__Text to read__.
The rally at civic center was organized to be “family-friendly” and was being touted as the central convergence point within the Bay Area. This obviously was the case as the turnout clearly surpassed the numbers in “demonstrations” elsewhere in the Bay. But for what this convergence had in numbers, it lacked in a radical contingency such as that seen in Oakland by several hundred folks occupying the freeway and causing gridlock for hours. Even the actions in Santa Cruz escalated to the point of genuine confrontation with police.

San Francisco let me down on this one.

At approximately 6:15 p.m. or so, just as the sun was starting to set a small march broke away from the mass rally at civic center quickly gaining numbers until a few hundred people were marching down Market St. right downtown. I had been desperately waiting for night to fall, to see what would enfold once we left the predictable monotony of the rally. My critiques of the majority of the marchers are no different from the general anarchist vs. liberal debates that plague almost every large demonstration from mobilizations against G20 summits to the recent anti-Olympic actions in Vancouver. There was a group (I’m assuming they were one as many of them wore matching shirts and situated themselves at the front of the march through downtown with their megaphones) which effectively hijacked control of the march, collaborated with police (by telling them where we were headed), and physically impeded individuals attempting to escalate and engage in more militant actions.

I don’t know who the fuck you all were or where you from, but please accept this most sincere and genuine FUCK YOU ALL.

It reminded me of the civilian pawns, “community arbiters” in their bright neon-green jackets during the Oscar Grant Rebellion last year in Oakland. The police have nothing to fear, when something as seemingly rhizomatic as a march, is policed by people within our own ranks who are saying they are our comrades. We were told by the “organizers” to stay only on one side of the road, not to march down one-way streets, and they physically stopped the march from crossing red lights. To add to all of this insanity, I saw someone pull a trashcan off the sidewalk into the street to impede the path of motorcycle police and one of these march hi-jackers went and picked up the trash can and replaced in its rightful place. Of course the generic, trite, idiotic chants were present and I found it most ironic that folks were chanting “Who's streets? Our streets!” while sticking to one side of the road and obeying all traffic laws as if we were one really long and loud human bus. Don’t define the nature and limits of our individual struggles, you don’t speak for all of us. A diversity of tactics was not, I repeat, NOT given space here to grow and actualize.

__Challenges__.
A. Decide whether each statement agrees with the account of the march, and support each yes or no with the deciding words from the account, quoted exactly: (i) The Civic Center rally drew more people than demonstrations elsewhere in the Bay Area. (ii) In Oakland, several hundred people occupied a bridge. (iii) The organizers let the march cross red lights.
B. According to the account of the march, down which street did a few hundred marchers walk after breaking away from the rally?
The material after this point is separate from the account of the march.

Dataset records
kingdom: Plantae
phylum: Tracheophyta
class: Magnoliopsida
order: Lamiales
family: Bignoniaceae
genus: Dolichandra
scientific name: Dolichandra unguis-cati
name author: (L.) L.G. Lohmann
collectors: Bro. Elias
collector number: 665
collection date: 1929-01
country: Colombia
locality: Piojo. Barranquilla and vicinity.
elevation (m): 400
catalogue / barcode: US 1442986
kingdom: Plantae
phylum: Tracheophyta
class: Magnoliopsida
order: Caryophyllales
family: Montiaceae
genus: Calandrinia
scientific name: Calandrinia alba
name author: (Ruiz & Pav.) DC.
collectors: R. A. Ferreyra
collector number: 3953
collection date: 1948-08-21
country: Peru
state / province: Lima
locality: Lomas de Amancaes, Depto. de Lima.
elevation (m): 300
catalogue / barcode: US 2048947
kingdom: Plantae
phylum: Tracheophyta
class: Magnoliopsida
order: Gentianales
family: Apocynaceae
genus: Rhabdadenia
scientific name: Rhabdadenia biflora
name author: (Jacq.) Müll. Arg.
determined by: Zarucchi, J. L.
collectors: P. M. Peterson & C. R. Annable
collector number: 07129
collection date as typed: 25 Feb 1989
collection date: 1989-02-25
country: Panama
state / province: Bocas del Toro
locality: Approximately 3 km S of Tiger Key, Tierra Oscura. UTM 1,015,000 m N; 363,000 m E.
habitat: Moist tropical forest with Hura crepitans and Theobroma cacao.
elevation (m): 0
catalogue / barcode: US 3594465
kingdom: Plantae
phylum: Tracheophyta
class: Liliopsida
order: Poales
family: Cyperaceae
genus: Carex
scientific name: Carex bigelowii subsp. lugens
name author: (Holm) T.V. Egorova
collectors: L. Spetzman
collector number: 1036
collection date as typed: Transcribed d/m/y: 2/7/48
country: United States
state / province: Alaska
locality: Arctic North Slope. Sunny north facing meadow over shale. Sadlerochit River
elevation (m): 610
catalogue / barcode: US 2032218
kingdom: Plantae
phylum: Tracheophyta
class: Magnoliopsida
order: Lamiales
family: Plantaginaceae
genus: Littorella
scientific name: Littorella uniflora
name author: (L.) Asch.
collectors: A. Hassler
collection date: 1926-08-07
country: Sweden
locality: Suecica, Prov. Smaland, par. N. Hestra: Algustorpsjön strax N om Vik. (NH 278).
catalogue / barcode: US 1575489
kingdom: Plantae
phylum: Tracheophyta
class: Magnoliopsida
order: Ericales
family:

__Answers__.
A.
(i) Yes: "the turnout clearly surpassed the numbers in “demonstrations” elsewhere in the Bay."
(ii) No: "several hundred folks occupying the freeway and causing gridlock for hours."
(iii) No: "they physically stopped the march from crossing red lights."

B. Market Street, downtown.